Exercise goal
Please print the items word for word, from their first line through the line that contains "il loro stile architettonico, hanno molto da", including both of those lines.

Items drawn from a dataset

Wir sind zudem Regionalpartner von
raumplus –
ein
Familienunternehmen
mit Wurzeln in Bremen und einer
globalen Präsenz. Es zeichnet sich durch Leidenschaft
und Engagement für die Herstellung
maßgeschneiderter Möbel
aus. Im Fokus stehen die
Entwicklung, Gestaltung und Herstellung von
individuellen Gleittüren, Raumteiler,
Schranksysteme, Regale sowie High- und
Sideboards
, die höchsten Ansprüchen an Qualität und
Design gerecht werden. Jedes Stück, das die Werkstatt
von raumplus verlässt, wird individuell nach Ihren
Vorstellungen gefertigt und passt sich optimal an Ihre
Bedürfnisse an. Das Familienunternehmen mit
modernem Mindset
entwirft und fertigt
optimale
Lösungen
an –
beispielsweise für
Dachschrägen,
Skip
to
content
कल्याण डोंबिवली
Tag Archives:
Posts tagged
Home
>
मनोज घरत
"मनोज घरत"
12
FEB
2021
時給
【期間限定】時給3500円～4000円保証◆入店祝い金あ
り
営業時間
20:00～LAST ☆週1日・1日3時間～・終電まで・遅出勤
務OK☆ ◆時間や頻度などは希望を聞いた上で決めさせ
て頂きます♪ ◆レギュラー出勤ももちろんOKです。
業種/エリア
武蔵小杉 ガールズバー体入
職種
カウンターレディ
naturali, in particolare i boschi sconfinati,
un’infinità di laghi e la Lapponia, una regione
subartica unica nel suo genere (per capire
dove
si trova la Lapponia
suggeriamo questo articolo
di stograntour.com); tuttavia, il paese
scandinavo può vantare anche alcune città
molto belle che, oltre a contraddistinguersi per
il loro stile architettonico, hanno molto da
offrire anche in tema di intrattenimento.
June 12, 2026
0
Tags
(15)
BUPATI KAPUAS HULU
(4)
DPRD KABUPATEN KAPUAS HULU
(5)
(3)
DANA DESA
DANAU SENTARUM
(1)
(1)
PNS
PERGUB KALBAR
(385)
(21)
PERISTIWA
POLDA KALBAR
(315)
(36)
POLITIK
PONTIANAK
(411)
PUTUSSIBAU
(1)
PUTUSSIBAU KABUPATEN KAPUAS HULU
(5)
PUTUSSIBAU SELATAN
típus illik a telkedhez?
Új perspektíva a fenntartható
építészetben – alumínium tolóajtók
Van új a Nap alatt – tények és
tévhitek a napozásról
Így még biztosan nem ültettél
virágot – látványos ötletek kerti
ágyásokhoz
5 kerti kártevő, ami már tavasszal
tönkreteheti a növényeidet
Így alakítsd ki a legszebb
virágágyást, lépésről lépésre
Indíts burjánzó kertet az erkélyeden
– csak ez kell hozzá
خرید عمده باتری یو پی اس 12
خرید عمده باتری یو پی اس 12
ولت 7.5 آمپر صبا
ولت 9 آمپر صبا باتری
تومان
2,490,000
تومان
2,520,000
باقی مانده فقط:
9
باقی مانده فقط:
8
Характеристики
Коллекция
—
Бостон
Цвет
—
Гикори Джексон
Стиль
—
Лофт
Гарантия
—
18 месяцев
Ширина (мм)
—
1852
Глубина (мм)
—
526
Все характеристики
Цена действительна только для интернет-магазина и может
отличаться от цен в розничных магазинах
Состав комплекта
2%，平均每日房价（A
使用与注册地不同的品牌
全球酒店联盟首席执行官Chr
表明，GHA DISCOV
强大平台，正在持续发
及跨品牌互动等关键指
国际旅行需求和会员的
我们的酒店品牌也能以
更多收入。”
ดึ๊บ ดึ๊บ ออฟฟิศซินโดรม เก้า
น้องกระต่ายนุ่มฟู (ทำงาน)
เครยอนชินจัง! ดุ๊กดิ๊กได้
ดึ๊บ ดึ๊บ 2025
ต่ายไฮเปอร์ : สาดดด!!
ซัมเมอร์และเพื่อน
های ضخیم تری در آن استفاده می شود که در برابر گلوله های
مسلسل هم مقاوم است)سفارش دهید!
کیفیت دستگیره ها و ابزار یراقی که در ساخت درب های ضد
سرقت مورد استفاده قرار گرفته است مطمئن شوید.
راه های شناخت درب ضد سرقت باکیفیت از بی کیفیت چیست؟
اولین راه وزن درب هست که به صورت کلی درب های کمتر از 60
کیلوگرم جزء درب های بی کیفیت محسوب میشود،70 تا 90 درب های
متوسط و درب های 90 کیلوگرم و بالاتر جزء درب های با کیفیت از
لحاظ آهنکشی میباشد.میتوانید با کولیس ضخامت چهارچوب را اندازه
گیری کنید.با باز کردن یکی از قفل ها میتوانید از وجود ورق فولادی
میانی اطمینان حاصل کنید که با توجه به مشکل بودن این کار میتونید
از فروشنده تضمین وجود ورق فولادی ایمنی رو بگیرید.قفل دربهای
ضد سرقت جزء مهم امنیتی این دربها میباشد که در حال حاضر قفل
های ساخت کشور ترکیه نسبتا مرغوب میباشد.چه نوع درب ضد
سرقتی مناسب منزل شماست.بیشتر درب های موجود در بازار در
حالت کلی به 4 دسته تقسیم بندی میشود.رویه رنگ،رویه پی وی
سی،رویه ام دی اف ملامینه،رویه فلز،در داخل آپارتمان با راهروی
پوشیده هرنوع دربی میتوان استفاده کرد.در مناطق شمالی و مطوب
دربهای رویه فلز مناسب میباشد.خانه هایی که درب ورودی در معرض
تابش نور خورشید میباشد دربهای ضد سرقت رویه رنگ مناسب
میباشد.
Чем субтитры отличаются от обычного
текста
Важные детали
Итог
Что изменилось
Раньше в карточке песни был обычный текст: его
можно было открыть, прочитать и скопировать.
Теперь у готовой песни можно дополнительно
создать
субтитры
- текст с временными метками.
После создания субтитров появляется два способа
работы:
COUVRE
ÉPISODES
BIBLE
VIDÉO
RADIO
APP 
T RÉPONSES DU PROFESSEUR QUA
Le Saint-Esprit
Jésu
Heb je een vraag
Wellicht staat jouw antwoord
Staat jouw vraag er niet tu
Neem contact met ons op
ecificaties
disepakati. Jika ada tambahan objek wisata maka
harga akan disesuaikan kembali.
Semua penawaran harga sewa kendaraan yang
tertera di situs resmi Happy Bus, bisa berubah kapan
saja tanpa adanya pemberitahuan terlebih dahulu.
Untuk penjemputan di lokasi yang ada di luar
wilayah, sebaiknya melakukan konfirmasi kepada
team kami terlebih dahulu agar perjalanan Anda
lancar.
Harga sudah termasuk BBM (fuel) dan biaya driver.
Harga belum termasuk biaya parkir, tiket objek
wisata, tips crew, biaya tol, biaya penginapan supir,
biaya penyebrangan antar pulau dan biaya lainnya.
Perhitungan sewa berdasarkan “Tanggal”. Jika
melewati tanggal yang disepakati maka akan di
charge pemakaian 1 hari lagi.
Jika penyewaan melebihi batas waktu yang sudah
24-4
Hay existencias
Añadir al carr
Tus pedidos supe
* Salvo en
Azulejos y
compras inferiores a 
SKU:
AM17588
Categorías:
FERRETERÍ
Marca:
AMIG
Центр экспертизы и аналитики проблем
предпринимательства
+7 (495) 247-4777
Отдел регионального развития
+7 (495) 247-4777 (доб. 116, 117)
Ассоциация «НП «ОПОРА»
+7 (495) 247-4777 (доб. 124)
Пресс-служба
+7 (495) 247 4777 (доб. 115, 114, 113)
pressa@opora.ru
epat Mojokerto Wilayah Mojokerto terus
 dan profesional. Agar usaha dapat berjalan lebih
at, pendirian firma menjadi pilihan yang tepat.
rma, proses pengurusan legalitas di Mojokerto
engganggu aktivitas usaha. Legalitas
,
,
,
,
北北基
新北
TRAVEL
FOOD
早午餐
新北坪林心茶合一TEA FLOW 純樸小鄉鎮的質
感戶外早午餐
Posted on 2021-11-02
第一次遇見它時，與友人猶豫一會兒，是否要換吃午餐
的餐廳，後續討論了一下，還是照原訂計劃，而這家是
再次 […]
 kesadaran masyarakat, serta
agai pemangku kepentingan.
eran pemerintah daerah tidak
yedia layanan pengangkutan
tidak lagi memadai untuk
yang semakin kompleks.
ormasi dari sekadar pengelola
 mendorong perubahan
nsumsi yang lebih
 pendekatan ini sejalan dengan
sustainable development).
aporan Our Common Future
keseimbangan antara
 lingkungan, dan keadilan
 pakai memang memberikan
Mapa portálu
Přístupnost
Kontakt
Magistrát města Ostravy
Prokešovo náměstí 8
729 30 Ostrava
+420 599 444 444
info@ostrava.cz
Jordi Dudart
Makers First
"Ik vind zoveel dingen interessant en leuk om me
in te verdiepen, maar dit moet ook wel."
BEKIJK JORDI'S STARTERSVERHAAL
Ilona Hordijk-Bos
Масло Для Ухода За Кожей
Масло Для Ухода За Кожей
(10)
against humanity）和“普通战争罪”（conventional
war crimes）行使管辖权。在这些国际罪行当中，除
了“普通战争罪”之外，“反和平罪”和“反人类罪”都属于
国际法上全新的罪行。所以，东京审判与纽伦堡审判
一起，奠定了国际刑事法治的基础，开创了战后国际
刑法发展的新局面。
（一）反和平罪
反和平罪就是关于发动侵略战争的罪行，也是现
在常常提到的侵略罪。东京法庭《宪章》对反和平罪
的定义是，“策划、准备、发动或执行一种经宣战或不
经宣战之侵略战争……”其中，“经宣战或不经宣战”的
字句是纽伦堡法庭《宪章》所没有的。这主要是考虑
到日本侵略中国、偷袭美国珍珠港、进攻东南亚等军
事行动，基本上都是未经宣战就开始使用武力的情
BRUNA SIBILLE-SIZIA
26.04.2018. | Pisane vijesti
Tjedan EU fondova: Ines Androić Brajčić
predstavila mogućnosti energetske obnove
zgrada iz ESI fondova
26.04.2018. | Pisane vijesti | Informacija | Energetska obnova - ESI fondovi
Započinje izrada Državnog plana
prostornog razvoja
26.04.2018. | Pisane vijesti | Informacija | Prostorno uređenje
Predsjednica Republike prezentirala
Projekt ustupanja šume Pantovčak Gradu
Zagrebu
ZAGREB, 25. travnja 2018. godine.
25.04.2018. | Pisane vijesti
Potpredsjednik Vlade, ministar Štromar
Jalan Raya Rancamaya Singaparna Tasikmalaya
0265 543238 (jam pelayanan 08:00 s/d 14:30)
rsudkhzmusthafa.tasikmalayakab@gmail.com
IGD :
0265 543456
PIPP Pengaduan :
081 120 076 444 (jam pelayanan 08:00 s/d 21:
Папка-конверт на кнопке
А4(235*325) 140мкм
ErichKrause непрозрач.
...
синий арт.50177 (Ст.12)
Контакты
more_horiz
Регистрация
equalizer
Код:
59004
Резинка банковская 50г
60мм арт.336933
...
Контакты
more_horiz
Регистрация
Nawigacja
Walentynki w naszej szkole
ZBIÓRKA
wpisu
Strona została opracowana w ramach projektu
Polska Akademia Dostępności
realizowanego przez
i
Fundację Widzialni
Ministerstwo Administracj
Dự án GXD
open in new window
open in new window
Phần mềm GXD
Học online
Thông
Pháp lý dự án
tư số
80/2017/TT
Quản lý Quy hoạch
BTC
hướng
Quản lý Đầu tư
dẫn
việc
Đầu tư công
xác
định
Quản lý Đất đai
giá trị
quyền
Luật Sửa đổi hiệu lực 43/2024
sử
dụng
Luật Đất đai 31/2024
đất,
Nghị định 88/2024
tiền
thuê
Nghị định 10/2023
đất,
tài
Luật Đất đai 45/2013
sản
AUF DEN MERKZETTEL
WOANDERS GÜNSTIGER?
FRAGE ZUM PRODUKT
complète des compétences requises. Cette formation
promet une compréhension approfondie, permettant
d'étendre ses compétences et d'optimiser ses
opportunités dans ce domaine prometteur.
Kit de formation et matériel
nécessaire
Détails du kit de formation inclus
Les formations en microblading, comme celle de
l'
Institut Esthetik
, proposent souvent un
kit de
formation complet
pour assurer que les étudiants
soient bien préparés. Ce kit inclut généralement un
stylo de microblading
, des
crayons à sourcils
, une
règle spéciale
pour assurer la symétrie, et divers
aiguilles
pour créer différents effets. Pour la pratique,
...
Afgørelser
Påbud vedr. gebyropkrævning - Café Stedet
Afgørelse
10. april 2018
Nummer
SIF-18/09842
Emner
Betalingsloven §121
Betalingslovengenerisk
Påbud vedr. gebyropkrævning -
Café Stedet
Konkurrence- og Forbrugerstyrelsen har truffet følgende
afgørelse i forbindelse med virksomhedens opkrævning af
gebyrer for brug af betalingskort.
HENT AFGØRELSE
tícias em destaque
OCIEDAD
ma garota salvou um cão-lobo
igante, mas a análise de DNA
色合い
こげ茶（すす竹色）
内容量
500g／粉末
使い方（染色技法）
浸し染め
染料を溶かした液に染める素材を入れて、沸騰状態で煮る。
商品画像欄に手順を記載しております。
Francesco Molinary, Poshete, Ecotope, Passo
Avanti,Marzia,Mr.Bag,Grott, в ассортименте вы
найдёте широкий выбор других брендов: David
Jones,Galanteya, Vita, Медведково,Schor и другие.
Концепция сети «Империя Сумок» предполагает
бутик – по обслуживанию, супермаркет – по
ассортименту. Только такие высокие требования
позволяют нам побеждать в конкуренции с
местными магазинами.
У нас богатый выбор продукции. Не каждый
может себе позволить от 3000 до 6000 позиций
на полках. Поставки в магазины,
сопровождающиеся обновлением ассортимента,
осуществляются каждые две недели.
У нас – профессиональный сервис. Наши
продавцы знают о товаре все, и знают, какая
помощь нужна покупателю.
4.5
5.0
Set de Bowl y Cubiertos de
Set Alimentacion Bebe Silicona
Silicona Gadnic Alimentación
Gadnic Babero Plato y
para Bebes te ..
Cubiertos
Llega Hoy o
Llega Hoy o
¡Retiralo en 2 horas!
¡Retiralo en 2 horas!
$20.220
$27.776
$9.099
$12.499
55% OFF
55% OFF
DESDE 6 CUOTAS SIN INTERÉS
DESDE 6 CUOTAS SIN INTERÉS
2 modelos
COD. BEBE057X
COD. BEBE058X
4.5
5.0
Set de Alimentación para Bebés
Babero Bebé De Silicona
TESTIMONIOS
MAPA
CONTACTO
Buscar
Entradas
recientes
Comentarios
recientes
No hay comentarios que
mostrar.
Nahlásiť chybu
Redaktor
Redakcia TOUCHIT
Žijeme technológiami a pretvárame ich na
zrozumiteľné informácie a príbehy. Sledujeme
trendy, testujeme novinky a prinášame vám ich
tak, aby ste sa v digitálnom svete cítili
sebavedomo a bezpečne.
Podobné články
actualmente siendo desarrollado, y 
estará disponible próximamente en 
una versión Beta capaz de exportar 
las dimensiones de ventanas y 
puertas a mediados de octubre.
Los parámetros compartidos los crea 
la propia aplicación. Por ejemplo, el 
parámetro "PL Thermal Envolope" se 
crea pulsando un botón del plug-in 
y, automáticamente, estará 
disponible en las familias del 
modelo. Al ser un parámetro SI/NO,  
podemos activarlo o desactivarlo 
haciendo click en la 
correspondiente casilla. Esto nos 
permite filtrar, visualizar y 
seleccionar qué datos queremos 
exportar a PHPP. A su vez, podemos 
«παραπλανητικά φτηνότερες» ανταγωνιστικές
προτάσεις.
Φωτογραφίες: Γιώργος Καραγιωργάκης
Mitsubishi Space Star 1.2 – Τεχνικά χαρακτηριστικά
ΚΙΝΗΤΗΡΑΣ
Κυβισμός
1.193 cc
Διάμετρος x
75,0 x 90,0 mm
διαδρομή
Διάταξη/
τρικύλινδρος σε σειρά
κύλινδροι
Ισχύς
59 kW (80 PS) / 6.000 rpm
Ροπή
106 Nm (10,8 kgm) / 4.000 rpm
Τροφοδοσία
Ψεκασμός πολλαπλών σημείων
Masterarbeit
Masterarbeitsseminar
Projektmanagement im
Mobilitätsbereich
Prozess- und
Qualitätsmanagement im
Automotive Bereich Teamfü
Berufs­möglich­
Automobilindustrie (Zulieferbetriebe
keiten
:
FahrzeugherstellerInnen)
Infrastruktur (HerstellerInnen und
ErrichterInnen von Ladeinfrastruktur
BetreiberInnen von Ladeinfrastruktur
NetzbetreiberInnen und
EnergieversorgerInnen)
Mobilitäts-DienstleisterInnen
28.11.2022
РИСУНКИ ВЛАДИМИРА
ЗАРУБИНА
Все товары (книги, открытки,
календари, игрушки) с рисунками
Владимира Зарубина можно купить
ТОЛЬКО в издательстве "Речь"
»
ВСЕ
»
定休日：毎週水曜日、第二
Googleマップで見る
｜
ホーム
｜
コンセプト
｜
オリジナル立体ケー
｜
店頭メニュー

Answer for the task
Wir sind zudem Regionalpartner von
raumplus –
ein
Familienunternehmen
mit Wurzeln in Bremen und einer
globalen Präsenz. Es zeichnet sich durch Leidenschaft
und Engagement für die Herstellung
maßgeschneiderter Möbel
aus. Im Fokus stehen die
Entwicklung, Gestaltung und Herstellung von
individuellen Gleittüren, Raumteiler,
Schranksysteme, Regale sowie High- und
Sideboards
, die höchsten Ansprüchen an Qualität und
Design gerecht werden. Jedes Stück, das die Werkstatt
von raumplus verlässt, wird individuell nach Ihren
Vorstellungen gefertigt und passt sich optimal an Ihre
Bedürfnisse an. Das Familienunternehmen mit
modernem Mindset
entwirft und fertigt
optimale
Lösungen
an –
beispielsweise für
Dachschrägen,
Skip
to
content
कल्याण डोंबिवली
Tag Archives:
Posts tagged
Home
>
मनोज घरत
"मनोज घरत"
12
FEB
2021
時給
【期間限定】時給3500円～4000円保証◆入店祝い金あ
り
営業時間
20:00～LAST ☆週1日・1日3時間～・終電まで・遅出勤
務OK☆ ◆時間や頻度などは希望を聞いた上で決めさせ
て頂きます♪ ◆レギュラー出勤ももちろんOKです。
業種/エリア
武蔵小杉 ガールズバー体入
職種
カウンターレディ
naturali, in particolare i boschi sconfinati,
un’infinità di laghi e la Lapponia, una regione
subartica unica nel suo genere (per capire
dove
si trova la Lapponia
suggeriamo questo articolo
di stograntour.com); tuttavia, il paese
scandinavo può vantare anche alcune città
molto belle che, oltre a contraddistinguersi per
il loro stile architettonico, hanno molto da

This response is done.